**WHAT IS NEEDED**
The entries must be repeated verbatim, and their images left out.

**DATASET ENTRIES**
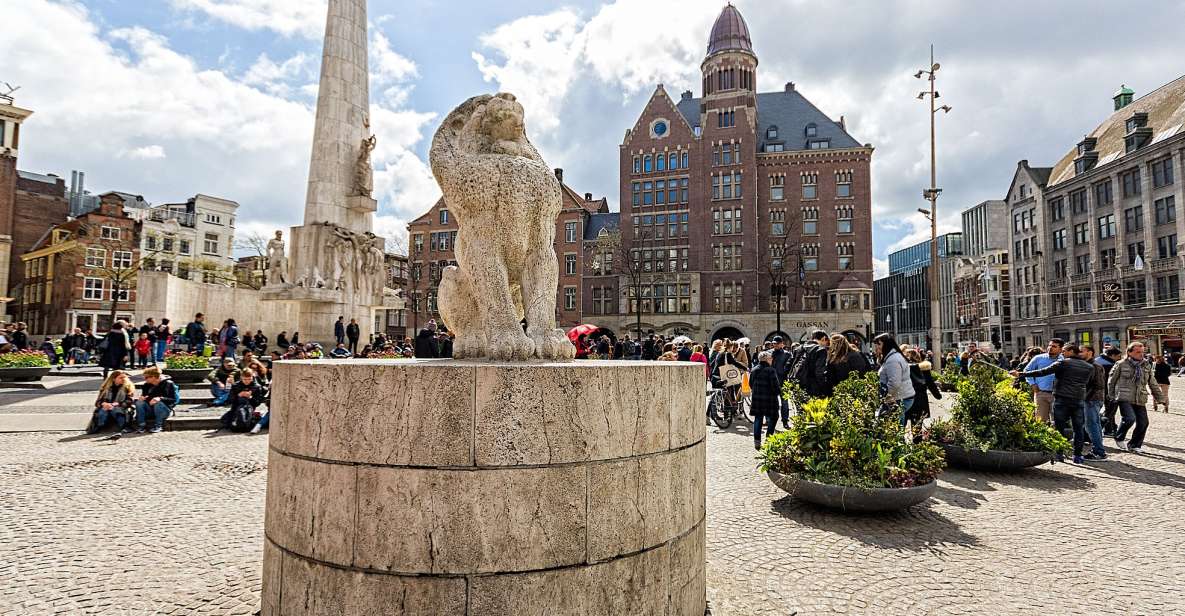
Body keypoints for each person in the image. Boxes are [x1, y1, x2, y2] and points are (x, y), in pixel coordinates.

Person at [1012, 343, 1094, 463]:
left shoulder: (1063, 363)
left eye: (1064, 351)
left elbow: (1043, 372)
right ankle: (1077, 455)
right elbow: (1088, 383)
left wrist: (1021, 374)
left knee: (1059, 427)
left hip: (1062, 398)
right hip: (1078, 399)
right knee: (1078, 428)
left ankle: (1059, 453)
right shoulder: (1088, 366)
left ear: (1071, 351)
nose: (1062, 353)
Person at [1108, 342, 1168, 453]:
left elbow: (1153, 383)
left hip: (1140, 397)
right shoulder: (1121, 364)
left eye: (1142, 352)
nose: (1141, 354)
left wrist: (1161, 399)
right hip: (1124, 396)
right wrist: (1111, 396)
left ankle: (1134, 445)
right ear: (1129, 352)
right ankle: (1119, 437)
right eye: (1138, 352)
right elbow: (1111, 381)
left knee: (1143, 422)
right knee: (1130, 418)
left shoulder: (1146, 365)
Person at [874, 333, 914, 423]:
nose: (876, 347)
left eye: (879, 344)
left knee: (893, 429)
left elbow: (894, 383)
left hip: (898, 398)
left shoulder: (893, 360)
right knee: (895, 428)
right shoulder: (892, 357)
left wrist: (886, 399)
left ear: (886, 344)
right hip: (900, 397)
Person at [904, 348, 941, 443]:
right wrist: (938, 396)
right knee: (917, 425)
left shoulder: (903, 368)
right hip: (920, 399)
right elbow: (930, 384)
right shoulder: (924, 368)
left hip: (905, 397)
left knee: (901, 424)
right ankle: (917, 448)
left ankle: (900, 449)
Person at [1022, 338, 1064, 423]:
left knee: (1057, 421)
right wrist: (1033, 384)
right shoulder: (1038, 358)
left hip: (1058, 394)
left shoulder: (1064, 360)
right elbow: (1027, 371)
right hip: (1041, 393)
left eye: (1054, 346)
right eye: (1049, 345)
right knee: (1040, 421)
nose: (1050, 348)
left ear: (1060, 349)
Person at [1080, 346, 1108, 460]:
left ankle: (1099, 452)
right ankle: (1099, 450)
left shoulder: (1095, 366)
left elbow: (1098, 385)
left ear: (1090, 352)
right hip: (1091, 399)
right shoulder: (1087, 365)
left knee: (1092, 425)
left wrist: (1085, 397)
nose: (1079, 353)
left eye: (1082, 351)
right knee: (1093, 425)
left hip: (1091, 399)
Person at [749, 351, 781, 450]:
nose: (772, 360)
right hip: (770, 399)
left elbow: (751, 384)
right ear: (767, 359)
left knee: (758, 418)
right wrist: (778, 392)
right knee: (774, 417)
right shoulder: (770, 370)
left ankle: (757, 442)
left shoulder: (754, 370)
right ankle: (769, 439)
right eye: (771, 358)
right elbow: (775, 386)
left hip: (757, 398)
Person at [133, 366, 179, 433]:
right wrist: (143, 398)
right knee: (139, 402)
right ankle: (141, 426)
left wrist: (160, 398)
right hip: (150, 409)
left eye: (146, 377)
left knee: (158, 403)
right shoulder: (146, 385)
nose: (145, 379)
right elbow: (146, 398)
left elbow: (173, 400)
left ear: (154, 377)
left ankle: (158, 426)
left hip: (165, 410)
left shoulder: (168, 384)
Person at [87, 369, 135, 434]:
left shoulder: (127, 388)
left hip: (120, 407)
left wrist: (116, 404)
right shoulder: (105, 388)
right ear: (114, 379)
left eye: (124, 377)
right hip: (107, 407)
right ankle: (99, 426)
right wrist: (103, 404)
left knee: (115, 410)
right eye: (121, 378)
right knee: (103, 410)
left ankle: (124, 426)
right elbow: (98, 402)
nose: (123, 379)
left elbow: (129, 401)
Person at [790, 330, 831, 399]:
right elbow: (819, 372)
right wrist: (825, 389)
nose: (826, 345)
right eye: (827, 343)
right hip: (812, 389)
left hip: (797, 387)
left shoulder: (799, 348)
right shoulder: (821, 350)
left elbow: (791, 365)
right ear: (823, 338)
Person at [1096, 347, 1122, 435]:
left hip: (1098, 390)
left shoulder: (1097, 360)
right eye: (1118, 356)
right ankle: (1108, 429)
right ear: (1112, 355)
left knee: (1107, 410)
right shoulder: (1109, 365)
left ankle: (1111, 427)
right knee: (1110, 410)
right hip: (1107, 391)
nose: (1119, 358)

**YOUR RESPONSE**
Body keypoints for each person in the image. Boxes are [x1, y1, x2, y2] and points are (x, y), in pixel coordinates.

Person at [1012, 343, 1094, 463]:
left shoulder: (1063, 363)
left eye: (1064, 351)
left elbow: (1043, 372)
right ankle: (1077, 455)
right elbow: (1088, 383)
left wrist: (1021, 374)
left knee: (1059, 427)
left hip: (1062, 398)
right hip: (1078, 399)
right knee: (1078, 428)
left ankle: (1059, 453)
right shoulder: (1088, 366)
left ear: (1071, 351)
nose: (1062, 353)
Person at [1108, 342, 1168, 453]:
left elbow: (1153, 383)
left hip: (1140, 397)
right shoulder: (1121, 364)
left eye: (1142, 352)
nose: (1141, 354)
left wrist: (1161, 399)
right hip: (1124, 396)
right wrist: (1111, 396)
left ankle: (1134, 445)
right ear: (1129, 352)
right ankle: (1119, 437)
right eye: (1138, 352)
right elbow: (1111, 381)
left knee: (1143, 422)
right knee: (1130, 418)
left shoulder: (1146, 365)
Person at [874, 333, 914, 423]:
nose: (876, 347)
left eye: (879, 344)
left knee: (893, 429)
left elbow: (894, 383)
left hip: (898, 398)
left shoulder: (893, 360)
right knee: (895, 428)
right shoulder: (892, 357)
left wrist: (886, 399)
left ear: (886, 344)
right hip: (900, 397)
Person at [904, 348, 941, 443]:
right wrist: (938, 396)
right knee: (917, 425)
left shoulder: (903, 368)
right hip: (920, 399)
right elbow: (930, 384)
right shoulder: (924, 368)
left hip: (905, 397)
left knee: (901, 424)
right ankle: (917, 448)
left ankle: (900, 449)
Person at [1022, 338, 1064, 423]:
left knee: (1057, 421)
right wrist: (1033, 384)
right shoulder: (1038, 358)
left hip: (1058, 394)
left shoulder: (1064, 360)
right elbow: (1027, 371)
right hip: (1041, 393)
left eye: (1054, 346)
right eye: (1049, 345)
right knee: (1040, 421)
nose: (1050, 348)
left ear: (1060, 349)
Person at [1080, 346, 1108, 460]:
left ankle: (1099, 452)
right ankle: (1099, 450)
left shoulder: (1095, 366)
left elbow: (1098, 385)
left ear: (1090, 352)
right hip: (1091, 399)
right shoulder: (1087, 365)
left knee: (1092, 425)
left wrist: (1085, 397)
nose: (1079, 353)
left eye: (1082, 351)
right knee: (1093, 425)
left hip: (1091, 399)
Person at [749, 351, 781, 450]:
nose: (772, 360)
right hip: (770, 399)
left elbow: (751, 384)
right ear: (767, 359)
left knee: (758, 418)
right wrist: (778, 392)
right knee: (774, 417)
right shoulder: (770, 370)
left ankle: (757, 442)
left shoulder: (754, 370)
right ankle: (769, 439)
right eye: (771, 358)
right elbow: (775, 386)
left hip: (757, 398)
Person at [133, 366, 179, 433]:
right wrist: (143, 398)
right knee: (139, 402)
right ankle: (141, 426)
left wrist: (160, 398)
right hip: (150, 409)
left eye: (146, 377)
left knee: (158, 403)
right shoulder: (146, 385)
nose: (145, 379)
right elbow: (146, 398)
left elbow: (173, 400)
left ear: (154, 377)
left ankle: (158, 426)
left hip: (165, 410)
left shoulder: (168, 384)
Person at [87, 369, 135, 434]:
left shoulder: (127, 388)
left hip: (120, 407)
left wrist: (116, 404)
right shoulder: (105, 388)
right ear: (114, 379)
left eye: (124, 377)
right hip: (107, 407)
right ankle: (99, 426)
right wrist: (103, 404)
left knee: (115, 410)
right eye: (121, 378)
right knee: (103, 410)
left ankle: (124, 426)
right elbow: (98, 402)
nose: (123, 379)
left elbow: (129, 401)
Person at [790, 330, 831, 399]:
right elbow: (819, 372)
right wrist: (825, 389)
nose: (826, 345)
right eye: (827, 343)
right hip: (812, 389)
left hip: (797, 387)
left shoulder: (799, 348)
right shoulder: (821, 350)
left elbow: (791, 365)
right ear: (823, 338)
Person at [1096, 347, 1122, 435]:
left hip: (1098, 390)
left shoulder: (1097, 360)
right eye: (1118, 356)
right ankle: (1108, 429)
right ear: (1112, 355)
left knee: (1107, 410)
right shoulder: (1109, 365)
left ankle: (1111, 427)
right knee: (1110, 410)
right hip: (1107, 391)
nose: (1119, 358)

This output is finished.